In two previous cases, the court handed down rulings that were godsends to the airlines but major roadblocks to consumers seeking redress. If the justices do it again, it could be airline passengers who strike out.
A little history: When Congress deregulated the airlines, it wanted to make sure that the states didn't reregulate them, so it adopted language that state and local governments "may not enact or enforce" any law or regulation "related to a price, route or service of an air carrier."
It didn't take long for airlines to realize that it would be in their interests to interpret the words "related to" and "service" as broadly as possible. Federal judges seemed to be reading their minds, shielding numerous airline activities from local lawsuits under the pre-emption clause, on the grounds that they were "related to ... service."
Back when GDSs were owned by airlines, some judges even threw travel agents out of court on the grounds that state laws could not be invoked in their disputes against airline-owned reservations vendors.

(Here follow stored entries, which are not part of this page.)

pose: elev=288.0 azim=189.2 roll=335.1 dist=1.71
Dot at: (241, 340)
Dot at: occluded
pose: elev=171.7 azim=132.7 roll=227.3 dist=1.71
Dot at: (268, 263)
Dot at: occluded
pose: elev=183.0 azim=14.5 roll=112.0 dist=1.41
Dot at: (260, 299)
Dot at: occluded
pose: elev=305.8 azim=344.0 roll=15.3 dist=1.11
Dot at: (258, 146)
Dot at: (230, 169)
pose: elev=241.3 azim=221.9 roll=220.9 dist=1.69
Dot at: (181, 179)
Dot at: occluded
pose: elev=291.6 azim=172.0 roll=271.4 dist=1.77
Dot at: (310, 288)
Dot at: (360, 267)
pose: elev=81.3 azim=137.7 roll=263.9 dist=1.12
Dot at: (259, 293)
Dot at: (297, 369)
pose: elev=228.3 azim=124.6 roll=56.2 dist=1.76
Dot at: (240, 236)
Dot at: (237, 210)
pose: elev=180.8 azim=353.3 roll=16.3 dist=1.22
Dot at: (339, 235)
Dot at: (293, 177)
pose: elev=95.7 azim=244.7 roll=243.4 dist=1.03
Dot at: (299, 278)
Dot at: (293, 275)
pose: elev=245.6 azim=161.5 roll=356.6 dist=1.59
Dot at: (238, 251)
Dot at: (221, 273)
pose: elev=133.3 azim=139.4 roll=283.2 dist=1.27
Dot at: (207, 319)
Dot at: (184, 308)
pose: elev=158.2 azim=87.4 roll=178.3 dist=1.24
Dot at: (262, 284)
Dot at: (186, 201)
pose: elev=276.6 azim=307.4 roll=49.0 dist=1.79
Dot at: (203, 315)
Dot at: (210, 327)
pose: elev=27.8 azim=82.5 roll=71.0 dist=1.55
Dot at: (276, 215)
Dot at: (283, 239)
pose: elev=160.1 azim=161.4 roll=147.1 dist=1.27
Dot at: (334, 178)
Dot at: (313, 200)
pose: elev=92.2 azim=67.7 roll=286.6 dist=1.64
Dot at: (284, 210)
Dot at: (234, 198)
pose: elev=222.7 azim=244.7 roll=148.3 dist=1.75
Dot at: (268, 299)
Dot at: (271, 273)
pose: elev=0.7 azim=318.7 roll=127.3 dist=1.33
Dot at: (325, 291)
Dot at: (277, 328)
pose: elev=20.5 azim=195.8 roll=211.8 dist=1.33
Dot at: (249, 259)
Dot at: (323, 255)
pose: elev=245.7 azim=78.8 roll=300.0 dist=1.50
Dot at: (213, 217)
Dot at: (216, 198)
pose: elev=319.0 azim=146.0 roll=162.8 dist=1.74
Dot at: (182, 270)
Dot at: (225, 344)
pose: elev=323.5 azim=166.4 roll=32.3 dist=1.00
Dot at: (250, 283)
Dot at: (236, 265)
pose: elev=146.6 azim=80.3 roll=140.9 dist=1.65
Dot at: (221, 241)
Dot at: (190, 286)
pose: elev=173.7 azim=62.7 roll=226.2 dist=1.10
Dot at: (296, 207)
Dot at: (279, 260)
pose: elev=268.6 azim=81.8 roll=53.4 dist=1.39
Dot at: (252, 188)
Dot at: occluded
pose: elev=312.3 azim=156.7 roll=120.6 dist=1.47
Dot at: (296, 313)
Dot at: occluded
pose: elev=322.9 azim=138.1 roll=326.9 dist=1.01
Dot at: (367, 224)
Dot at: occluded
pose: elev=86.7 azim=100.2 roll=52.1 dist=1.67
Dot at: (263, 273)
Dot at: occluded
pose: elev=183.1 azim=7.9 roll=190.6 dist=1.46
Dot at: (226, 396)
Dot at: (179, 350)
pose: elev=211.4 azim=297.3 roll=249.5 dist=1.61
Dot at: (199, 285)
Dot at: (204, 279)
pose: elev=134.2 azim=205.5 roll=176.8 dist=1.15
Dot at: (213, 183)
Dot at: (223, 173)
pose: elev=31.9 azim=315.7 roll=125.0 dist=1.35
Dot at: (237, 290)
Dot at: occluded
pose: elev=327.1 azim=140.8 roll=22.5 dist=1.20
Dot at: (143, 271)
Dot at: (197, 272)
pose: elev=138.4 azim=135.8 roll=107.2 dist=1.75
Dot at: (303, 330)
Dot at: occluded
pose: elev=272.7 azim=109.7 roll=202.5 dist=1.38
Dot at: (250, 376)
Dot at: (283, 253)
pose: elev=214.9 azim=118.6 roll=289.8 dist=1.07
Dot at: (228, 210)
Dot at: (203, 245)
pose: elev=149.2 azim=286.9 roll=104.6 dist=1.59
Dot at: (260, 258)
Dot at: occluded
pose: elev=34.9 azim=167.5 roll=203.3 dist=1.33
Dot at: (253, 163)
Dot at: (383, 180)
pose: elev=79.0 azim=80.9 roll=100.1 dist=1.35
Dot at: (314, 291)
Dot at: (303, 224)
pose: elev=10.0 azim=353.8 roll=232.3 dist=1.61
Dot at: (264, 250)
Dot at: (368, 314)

Over the years, the Supreme Court helped this process along. In 1992 it ruled that airlines were immune from state consumer laws on deceptive advertising, because enforcement could affect pricing and services.
The court also struck down attempts by other courts to differentiate between activities that were "essential" to air transportation services, and thus off-limits to the states, and those that were not.
This led the court to close another door in 1995, when it ruled that a dispute between an airline and its loyalty plan members could not be litigated under a state consumer fraud statute. Instead, it said the case could only proceed as a breach-of-contract action, because in that instance the state would not be imposing any regulation on the air carrier but merely enforcing the terms of its own contract.
Enter Rabbi S. Binyomin Ginsberg, who tried to sue Northwest after the airline revoked his frequent flyer membership in 2008. The WorldPerks contract at the time gave the airline the ability to revoke a membership based on its "sole judgment," which led to the rejection of his breach-of-contract claim.
But Ginsberg also claimed that Northwest violated an "implied covenant of good faith and fair dealing," which he said was not pre-empted. The Ninth Circuit Court of Appeals upheld that claim, but the airline -- now Delta -- appealed that ruling to the Supreme Court.
The airline says any such "implied covenant" is a creature of state law, not part of its frequent flyer contract, and is therefore pre-empted.
Since deregulation, no cases have come to the Supreme Court concerning power-grabbing state governments attempting to regulate airline fares or routes -- the thing that Congress was actually worried about.
Every case, rather, has concerned how airlines treat their customers, and in every case the court has foreclosed an option for customers to seek redress. Now, according to Delta, even the expectation of "good faith" is seen as a threat to the federal regime.
If we go much further down this road, we might come to a time when airlines will try to squelch their parking tickets because it might somehow affect their "services."
At the rate we're going, it could happen.